Apologies in advance - if anyone's just had a meal you might want to stop reading now. This is highly embarrassing, and I'm only posting here in the hope someone can shed some light/offer some advice, since none of the dozens of health visitors, midwifes, doctors, nurses or physio experts I've seen seem to be able to do that.
It's a big long winded (probably a bad choice of words), but I'll try to be succinct.
In the third trimester of my first pregnancy I became anaemic and was taking iron tablets. This made me very, very constipated and I was glugging Lactulose like it was Prosecco.
Because of various, unrelated complications, I was induced at 38 weeks. I spent 4 days in slow labour, during which time I was completely unable to go to the loo for a number two, despite all the lactulose I was drinking and the glycerine pessaries that nurses were sticking up my bum round the clock. By the time I was 6cm dilated, I hadn't been to the loo for pretty much a week. This meant my bowel was completely compacted with poo, but no amount of pushing budged it. I begged and begged for an enema, but the midwives refused, saying that they don't offer those anymore as it's "old fashioned". My biggest fears at this point were that I either had the weakest pelvic floor in the western world and that if I couldn't push out a hard poo, how the hell was I going to manage a 9Ib child?
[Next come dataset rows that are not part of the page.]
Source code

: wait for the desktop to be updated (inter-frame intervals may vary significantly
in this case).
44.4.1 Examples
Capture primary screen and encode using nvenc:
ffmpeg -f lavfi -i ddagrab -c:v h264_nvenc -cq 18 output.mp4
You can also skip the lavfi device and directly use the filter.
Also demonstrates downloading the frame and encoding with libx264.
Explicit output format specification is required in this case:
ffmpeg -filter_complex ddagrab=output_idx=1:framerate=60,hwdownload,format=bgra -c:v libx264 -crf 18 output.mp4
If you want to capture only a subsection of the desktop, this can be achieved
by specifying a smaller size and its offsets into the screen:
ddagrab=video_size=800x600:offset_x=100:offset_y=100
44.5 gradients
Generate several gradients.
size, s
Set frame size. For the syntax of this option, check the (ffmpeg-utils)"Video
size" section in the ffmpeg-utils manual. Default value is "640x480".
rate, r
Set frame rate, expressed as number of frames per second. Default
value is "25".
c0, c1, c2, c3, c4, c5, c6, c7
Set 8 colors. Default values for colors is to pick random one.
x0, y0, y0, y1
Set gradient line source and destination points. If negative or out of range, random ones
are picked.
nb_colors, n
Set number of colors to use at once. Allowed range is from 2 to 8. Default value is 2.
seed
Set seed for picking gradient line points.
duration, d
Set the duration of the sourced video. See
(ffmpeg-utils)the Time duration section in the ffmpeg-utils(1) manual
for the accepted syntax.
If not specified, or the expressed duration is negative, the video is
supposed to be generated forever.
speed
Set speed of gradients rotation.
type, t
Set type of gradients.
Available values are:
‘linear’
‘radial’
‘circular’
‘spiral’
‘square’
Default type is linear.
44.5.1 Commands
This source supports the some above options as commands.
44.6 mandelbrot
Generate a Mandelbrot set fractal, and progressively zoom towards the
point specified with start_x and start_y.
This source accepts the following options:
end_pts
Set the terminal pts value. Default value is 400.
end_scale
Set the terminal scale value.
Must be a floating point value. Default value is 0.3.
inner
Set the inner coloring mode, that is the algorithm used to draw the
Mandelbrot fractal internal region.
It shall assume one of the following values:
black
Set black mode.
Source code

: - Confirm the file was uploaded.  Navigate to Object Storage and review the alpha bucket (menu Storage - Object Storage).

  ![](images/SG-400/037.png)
The other was that there was going to be a major poomageddon during the end stages of my labour and the midwives were going to be very sorry indeed that they hadn't done an enema.
Anyway, bottom line (another bad choice of words, sorry), not a single scrap of poo came out during all the ferocious pushing I did in labour. Two days post natal, my stitches bulging from the week's worth of poo stuck in my bum, I decided that I'd have to quite literally take matters into my own hands. To say that the manual excavation was agonising is an understatement, but the relief I felt afterwards was immense. Plus it really helped with the postnatal weight loss - I reckon I must have shedded about 3 pounds.
I thought/hoped that would be the end of it.
Unfortunately, for the next 6 months or so, I was unable to have a regular bowel movement. There didn't seem to be any issue at all with 'producing'. I just wasn't able to budge it. Sometimes, I felt like I really needed to go, but just couldn't push it out, and so had to manually excavate. Other times, I had no sensation of fullness, and so would have to regularly check whether I was full and on discovering I was, would have to do something about it.
During this period I was back and fore doctors and health visitors/midwives etc. I was told to do my pelvic floor exercises, which I did. I was told to take laxatives, which made no difference. One doctor stuck his finger up my bum very roughly, and asked "Can you feel that?". I meekly replied "Yes" (what I wanted to say was "You've practically got your entire arm up my backside, of course I can bloody well feel it you fool"). To which he replied: "You're fine then" and sent me on my way.
After about 6 months post labour, thinks slowly started going back to normal. It was a bit stop start, but before long I was able to go again the normal way.
However, I then fell pregnant again, and pretty much straight away the problem came back. This made me think it was less a pelvic floor issue (I've never had incontinence or anything like that), and that it was hormonal? Anyway, either way, I've spent my entire pregnancy having to manually excavate. Same issue: I either feel full but can't push, or I can't feel that I need to go until I go check what's going on up there.
Knowing what I know now I'll make sure that before this baby is due I'll have a good clear our before labour. I'm convinced that the reason I needed ventouse intervention with my first is that the birth canal was effected by the fact my bowels were so full and not budging. Obviously I don't want that again.
So, there you have it. I am desperate for some reassurance that I'm not the only one out there this has happened to and that there might be some light at the end of the tunnel. I'm really hoping I don't have another 6 months of this after my second delivery. It's a truly horrible way to live.